• What the exercise asks
Character for character, transcribe the entries below, minus the images.

Transcribed page contents
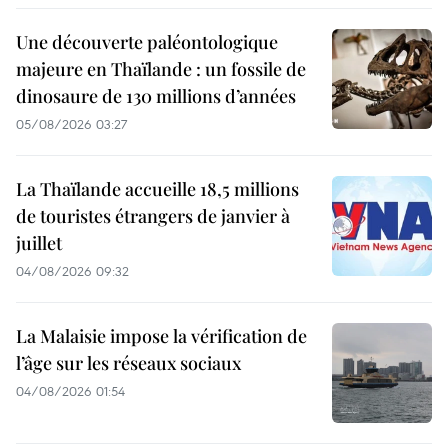
Une découverte paléontologique
majeure en Thaïlande : un fossile de
dinosaure de 130 millions d’années
05/08/2026 03:27
La Thaïlande accueille 18,5 millions
de touristes étrangers de janvier à
juillet
04/08/2026 09:32
La Malaisie impose la vérification de
l’âge sur les réseaux sociaux
04/08/2026 01:54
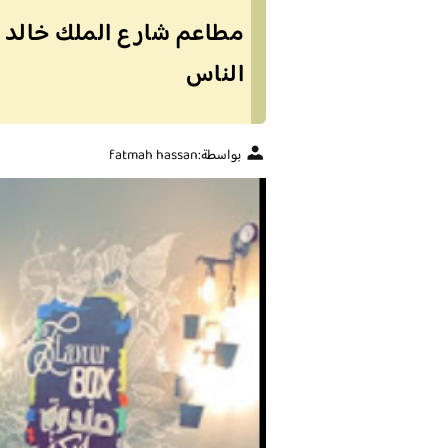
الناس
بواسطة:
fatmah hassan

• Result for this exercise
Une découverte paléontologique
majeure en Thaïlande : un fossile de
dinosaure de 130 millions d’années
05/08/2026 03:27
La Thaïlande accueille 18,5 millions
de touristes étrangers de janvier à
juillet
04/08/2026 09:32
La Malaisie impose la vérification de
l’âge sur les réseaux sociaux
04/08/2026 01:54
الناس
بواسطة:
fatmah hassan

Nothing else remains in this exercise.